During these days, Inca Trail has many option to walk into these paths, and one of the most vivencial tours comes from Salkantay, 'cause presents the really mix between cloud forest and the snow capped mountains.
And for that reason we have a little experience about this incredible tour!!!!
I’m not sure if it’s the rain, altitude or lack of sleep, but just climbing the foot of Mount Salkantay is proving a struggle. We hiked all of yesterday to reach the green, misty plain of Soraypampa, which sits under the shadow of the mountains, and still a restless night followed.
While my tent withstood the torrential overnight downpour, conditions had little improved when we continued at daybreak. Now, as I gaze breathlessly at the sheer path that zigzags towards the loftiest point of the trek at 4,600 metres (15,092 ft), I wonder if I’ll survive the whole journey to Machu Picchu.
The five-day Salkantay trek to South America’s greatest landmark is becoming the main alternative to the classic Inca Trail. Traversing hill, mountain and jungle over 90 km (56 miles), it’s far less crowded, and no wonder: this is a more challenging slog. The toughest day extends beyond 10 hours of hiking. You don’t need to be an athlete or gym zealot to survive, but if your idea of exercise is a brisk walk to the pub, best stick to the Inca Trail.

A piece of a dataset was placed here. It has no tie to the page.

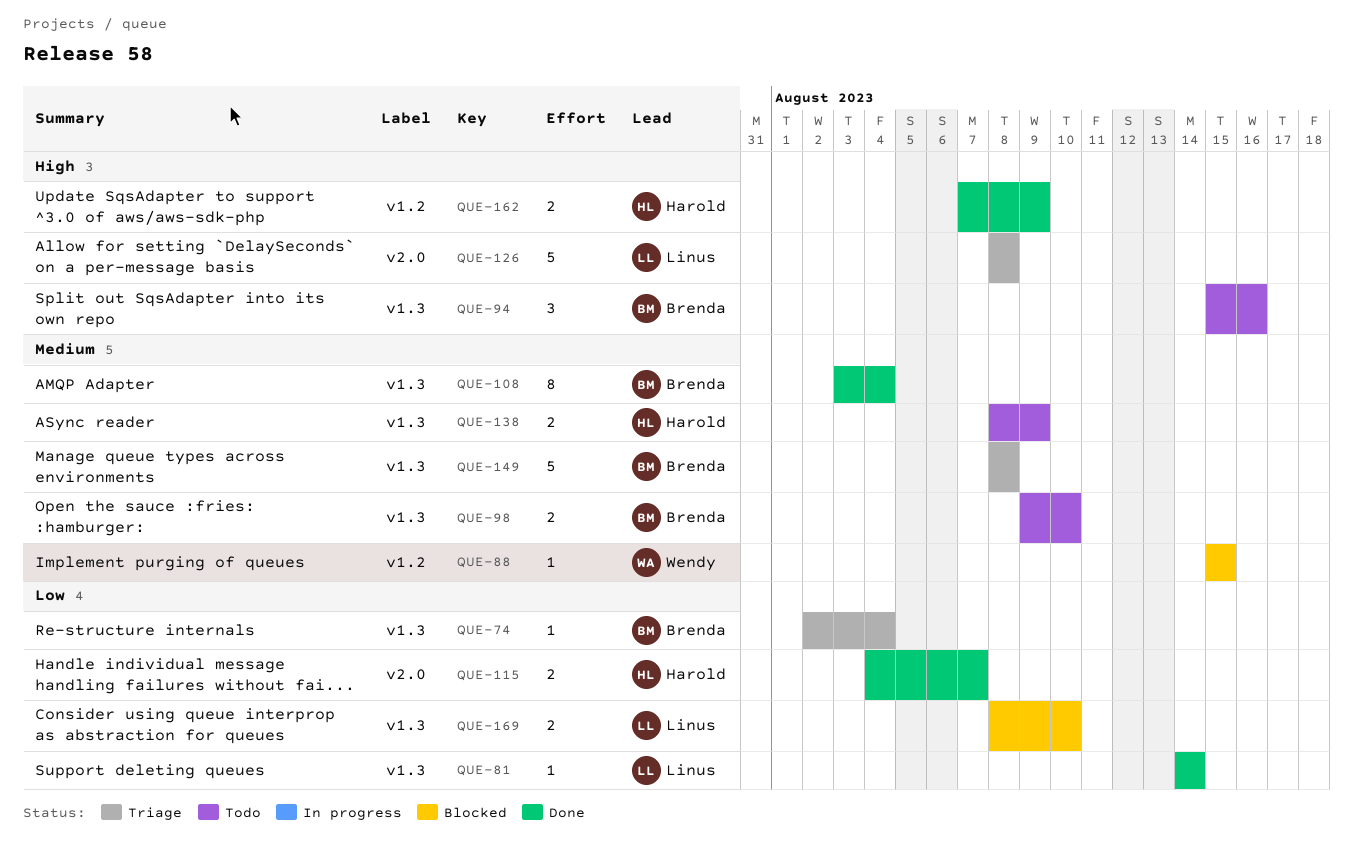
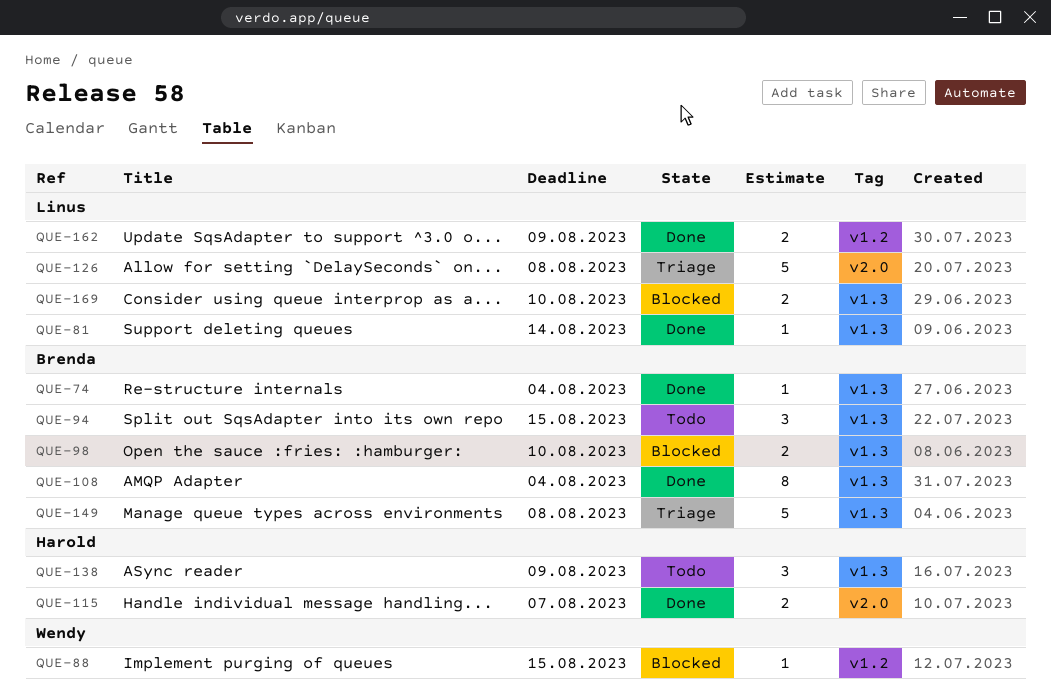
QUE-74, status: Triage -> Done
QUE-94, due: Aug 16 -> Aug 15
QUE-98, status: Todo -> Blocked
QUE-138, estimate: 2 -> 3
QUE-162, owner: Harold -> Linus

I start to grasp what I’ve let myself in for by lunchtime of the first day. Our Cusqueño guide, Ruben (who is inexplicably rotund given his four treks per month during high season), cheerfully assures us, his so-called “new family”, that today is relatively easy. But while most of the journey from the mountain village of Mollepata has been on flat, dusty roads that wrap around the green hills rising to mountains, the few “shortcuts” that cut steeply through dense vegetation have taken it out of me.
We haven’t exactly been going fast, either. Ruben regularly pauses to identify a particular plant and explain its applications since Inca times, like the elegant trumpet-shaped floripondio, a sacred plant with formidable mind-altering properties. But by the time I spot our Soraypampa campsite at the foot of Mount Umantay, where dew trickles down looming rock faces and fog drifts in, I feel like rejoicing.
The next day, after hiking three hours alongside the thrashing Rio Blanco (White River), we begin the difficult ascent up Salkantay Pass. The rain has stopped, allowing me to shed my plastic poncho, but the altitude makes me feel like I’ve just chain-smoked 20 cigarettes. Finally, as we reach the shoulder of the mountain, our hard work is rewarded by an awe-inspiring view of the ice-glazed peak, shining brilliant white in the midday sun. There’s plenty more to come, but this is the pinnacle of the trek.
“Well done, my champions!” exclaims Ruben. Gathering us into a circle, he explains that the Incas worshipped the nearby mountains of Umantay, Salkantay and Machu Picchu as gods and made pilgrimages to each of them. In native Quechuan, he leads us in a thanksgiving prayer to each mountain apu (god): “Urpinta Sonko Apu Salkantay.” We blow on coca leafs and bury them under stones.
Our descent takes us through verdant slopes and past an old Inca Trail. We camp for the night on the edge of the jungle. Day three is a more relenting hike along the fringe of the cloud forest, past fields of banana, avocado and coffee. We stop to pick sweet granadillas (passion fruit) from the trees. The noise of the river booming through the dramatic Valley of Santa Teresa rises from far below.
We sooth our limbs during a much-needed afternoon at the Santa Teresa hot springs before the penultimate day’s hike along an old British railway line to the colourful journey’s end town of Aguascalientes, where pastel-coloured buildings pile against rugged hills. On arrival, I collapse onto the hotel bed and fall immediately to a deep slumber, exhausted. Then there’s still Machu Picchu to come.
It’s best to begin the final, hour-long climb up the ancient Inca steps before dawn, as they become flooded with as many as 2,000 tourists each day. At the summit, we certainly feel that we’ve earned our tickets more than those arriving by the fleet of buses from Aguascalientes. But following such an immense journey, is it all worth it? Arranged carefully over the peaks of Machu Picchu and Huayna Picchu, which are like upturned thumbs nudging the heavens, the grey stone ruins are beguiling. After taking a photo at the highest point, I have to lie beneath one of the thatched roofs out of the sun.
“Are you okay?” a tour guide asks.
“I’ve just finished Salkantay - 90 kilometres,” I mutter, unable to move.
The guide repeats this in Japanese to his group. They gasp at each other and then start taking pictures of me as if witnessing a miracle. On my descent, I observe my own marvel: a rainbow arcing over the lost city of the Incas. Yes, I think it was worth it.